[Assignment 1] In the birding account, what kind of trees line the mile-long Nature Trail?

[Selected excerpt]
──────
Phainopepla - Cibola NWR - AZ

A car with North Carolina license plates with a young couple came in also (I so seldom see east-of-the Mississippi cars). And then I talked with Mike, a birder from Montana, full of information about the whole western birding scene. He travels with a couple of kayaks on his truck and gets out in habitat I never would.

The first small trail ("Watch for rattlesnakes") was in the back of the VC and I immediately saw a Phainopepla, a sleek black crested bird, and a field of Snow Geese in the distance. There are Yellow-rumped Warblers wherever I go, Audubon's I presume (are Myrtle's ever seen in the west?) including an occasional male in breeding plumage with bright yellow throat.

I walked a mile-long Nature Trail through the loveliest young Fremont Cottonwoods which have whitish trunks (in their early years) and yellow and green leaves in the fall.
──────
[Saved entries]
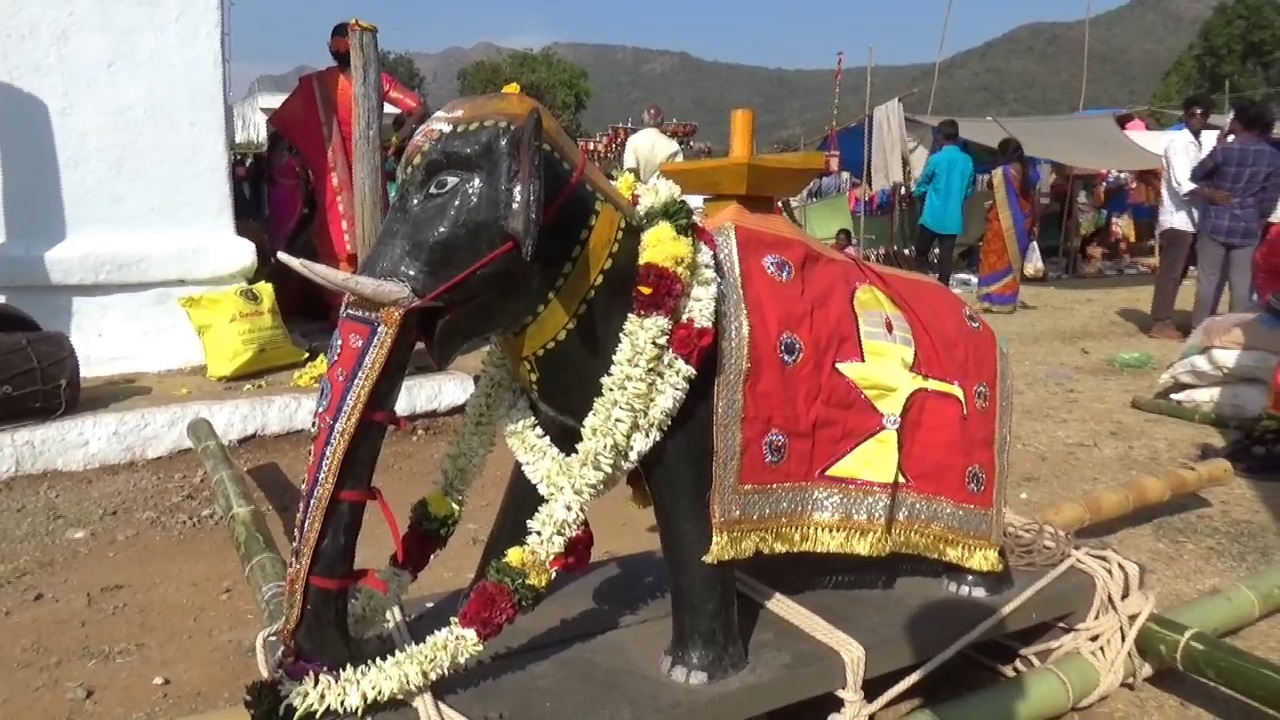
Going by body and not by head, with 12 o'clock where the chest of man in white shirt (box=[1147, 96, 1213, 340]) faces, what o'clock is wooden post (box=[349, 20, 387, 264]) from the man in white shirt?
The wooden post is roughly at 4 o'clock from the man in white shirt.

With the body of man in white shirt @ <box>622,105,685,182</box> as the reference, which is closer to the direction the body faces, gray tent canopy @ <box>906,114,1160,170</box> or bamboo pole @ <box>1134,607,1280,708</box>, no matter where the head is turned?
the gray tent canopy

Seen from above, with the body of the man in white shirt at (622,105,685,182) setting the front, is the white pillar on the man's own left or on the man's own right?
on the man's own left

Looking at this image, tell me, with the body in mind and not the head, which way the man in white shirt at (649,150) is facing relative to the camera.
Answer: away from the camera

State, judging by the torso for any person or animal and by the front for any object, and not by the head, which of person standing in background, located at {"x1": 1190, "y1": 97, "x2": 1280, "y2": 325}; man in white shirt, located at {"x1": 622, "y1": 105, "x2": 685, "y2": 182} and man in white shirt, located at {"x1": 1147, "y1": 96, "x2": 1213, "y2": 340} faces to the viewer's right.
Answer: man in white shirt, located at {"x1": 1147, "y1": 96, "x2": 1213, "y2": 340}

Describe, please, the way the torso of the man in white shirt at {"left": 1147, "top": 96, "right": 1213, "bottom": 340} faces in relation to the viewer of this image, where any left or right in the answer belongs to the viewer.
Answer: facing to the right of the viewer

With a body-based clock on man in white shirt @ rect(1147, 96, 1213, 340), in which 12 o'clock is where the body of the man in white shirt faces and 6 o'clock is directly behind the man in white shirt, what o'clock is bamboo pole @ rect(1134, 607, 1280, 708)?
The bamboo pole is roughly at 3 o'clock from the man in white shirt.

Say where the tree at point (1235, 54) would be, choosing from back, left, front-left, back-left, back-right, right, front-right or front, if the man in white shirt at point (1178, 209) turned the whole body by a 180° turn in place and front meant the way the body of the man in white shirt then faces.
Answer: right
──────
[Assignment 2] Write out the rows again, starting at the first of the saved entries and ending at the row that contains "The bamboo pole", swapping "white pillar" for "stone column" and leaving the pictures out.

[Reply 1] Young Fremont Cottonwoods

[Reply 2]
Going by body and not by head, with 12 o'clock where the chest of man in white shirt (box=[1147, 96, 1213, 340]) faces, what o'clock is wooden post (box=[349, 20, 387, 264]) from the man in white shirt?
The wooden post is roughly at 4 o'clock from the man in white shirt.

With the body of man in white shirt @ <box>622,105,685,182</box> as the reference, which is closer to the direction the body faces, gray tent canopy @ <box>906,114,1160,170</box> or bamboo pole @ <box>1134,607,1280,708</box>, no matter where the head is turned?
the gray tent canopy

Seen from above, with the body of the man in white shirt at (622,105,685,182) setting the front, is the stone column on the man's own left or on the man's own right?
on the man's own left

Looking at this image, tell me, with the body in mind and not the head, which way the man in white shirt at (649,150) is facing relative to the camera.
Answer: away from the camera

State, judging by the torso for any person or animal and by the front for any object, and not by the head, which of person standing in background, located at {"x1": 1190, "y1": 97, "x2": 1280, "y2": 325}; man in white shirt, located at {"x1": 622, "y1": 105, "x2": 685, "y2": 182} and man in white shirt, located at {"x1": 1147, "y1": 96, "x2": 1213, "y2": 340} faces to the viewer's right.
Answer: man in white shirt, located at {"x1": 1147, "y1": 96, "x2": 1213, "y2": 340}

Describe, please, the way the torso of the man in white shirt at {"left": 1147, "top": 96, "right": 1213, "bottom": 340} faces in relation to the viewer of this image, where any left or right in the answer belongs to the viewer.
Answer: facing to the right of the viewer

With a body-based clock on man in white shirt @ rect(1147, 96, 1213, 340), in which 12 o'clock is where the body of the man in white shirt faces and 6 o'clock is directly behind the man in white shirt, what o'clock is bamboo pole @ rect(1134, 607, 1280, 708)?
The bamboo pole is roughly at 3 o'clock from the man in white shirt.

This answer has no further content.